Selected passage:
In early 2015, well before Donald Trump was a blip on the radar screen, a friend asked me to contribute an article to a Constitution Party newsletter, so I happily obliged. The article was entitled “Needed: a Real Country Party,” but because of the nature of the venue it was never made available for wide public viewing. I am currently working on an update of that article because I believe it helps explain why Donald Trump and Trumpism have succeeded beyond the wildest dreams (or nightmares) of the political and pundit class.
Because of the momentous nature of the Trump nomination and the resonance of his acceptance speech with much of the Republican base, I wanted to respond to the moment and briefly explain my thesis while I work on updating the larger article.
America is not a two party system (at the national level) by design. In fact, the Framers were very leery of parties, but despite their leeriness, almost from the start two party politics became the rule and has remained so, with few exceptions, until today. While the Framers didn’t intend a two party system, our general system of first past the goal post winner take all, as opposed to the proportional representation of parliamentary systems, for example, lends itself to the formation of two broad coalition parties. Much has changed in America since the ratification of the Constitution in 1789, but the dominance of two political parties has remained very stable, and since the election of Lincoln in 1860, those two parties have been, for better or for worse, the Democrat and Republican Parties.
Today, while we generally view our modern two parties along a left right spectrum with a liberal party and a conservative party, this has not always been the dominant way the two sides were conceived. The modern popular conceptualization of a liberal party vs. a conservative party became a greater part of the public consciousness post WWII and had a lot to do with the right framing itself in opposition to global Communism and Socialism. While there is clearly some utility in this framing, and I don’t deny that left vs. right, liberal vs. conservative is an important political dimension, especially after years of catechization by the media, politicians and the commentariate, it starts to break down under closer scrutiny. Much of the rhetoric and policy goals of what today constitutes conservatism is not actually all that conservative, and even less right-wing, by philosophical and historical standards, but that is for another day.
It is perhaps more useful to view modern American politics along a different axis. Historically the two broad coalition parties can be conceived of as a Country Party and a Court Party or City Party if you prefer linguistic balance. Since it first came to prominence and inherited the mantel of the Whig Party and for most of its history, the Republican Party has been the Court Party and in the same time frame the Democrat Party has been the Country Party. These parties were not so much ideological parties as they were broad coalition parties of different regions, groups and factions that had overlapping interests.

Data entries:
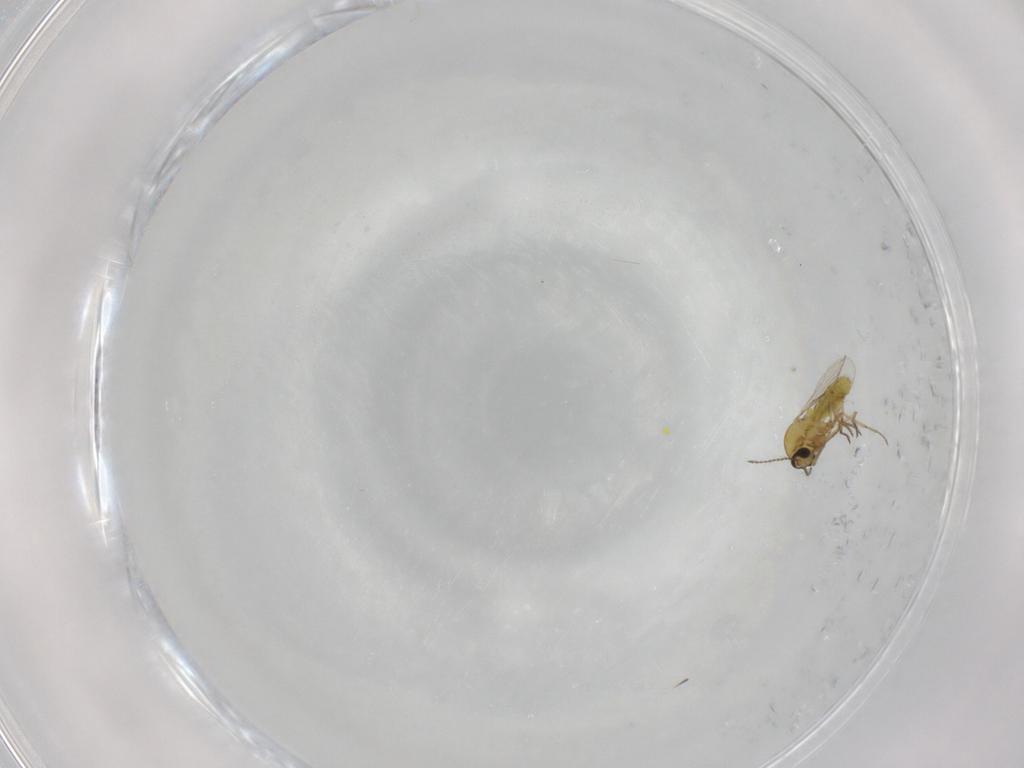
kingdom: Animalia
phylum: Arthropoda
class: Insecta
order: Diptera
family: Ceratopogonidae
...
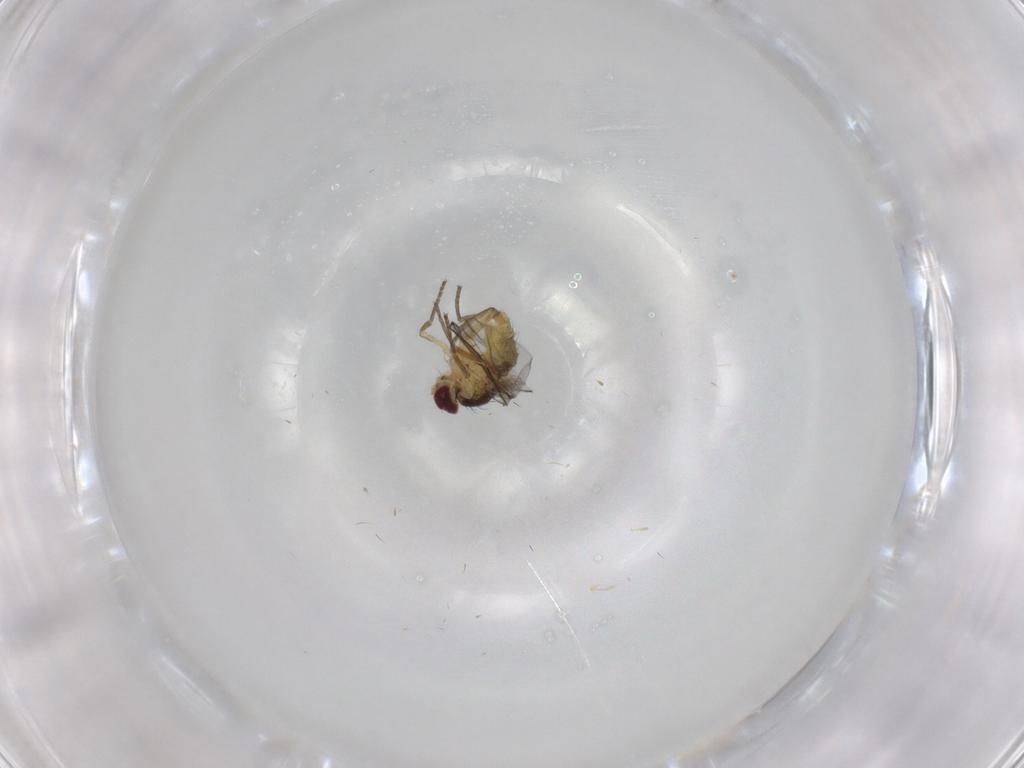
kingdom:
...
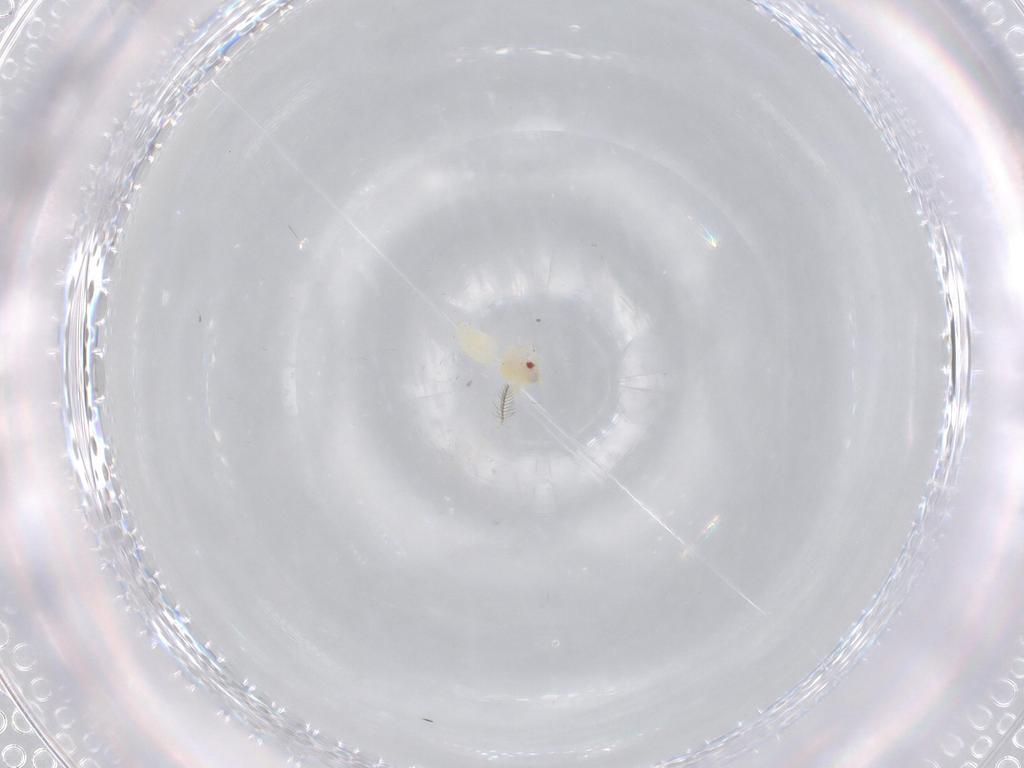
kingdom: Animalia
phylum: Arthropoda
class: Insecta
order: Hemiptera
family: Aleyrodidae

Work to complete:
A - What title did the author give the article contributed to the Constitution Party newsletter, according to the essay on American party politics?
B - List every year given as a number in the essay on American party politics, in the order in which they appear.
Use only the essay on American party politics.

Responses by task:
A - "Needed: a Real Country Party"

B - 2015, 1789, 1860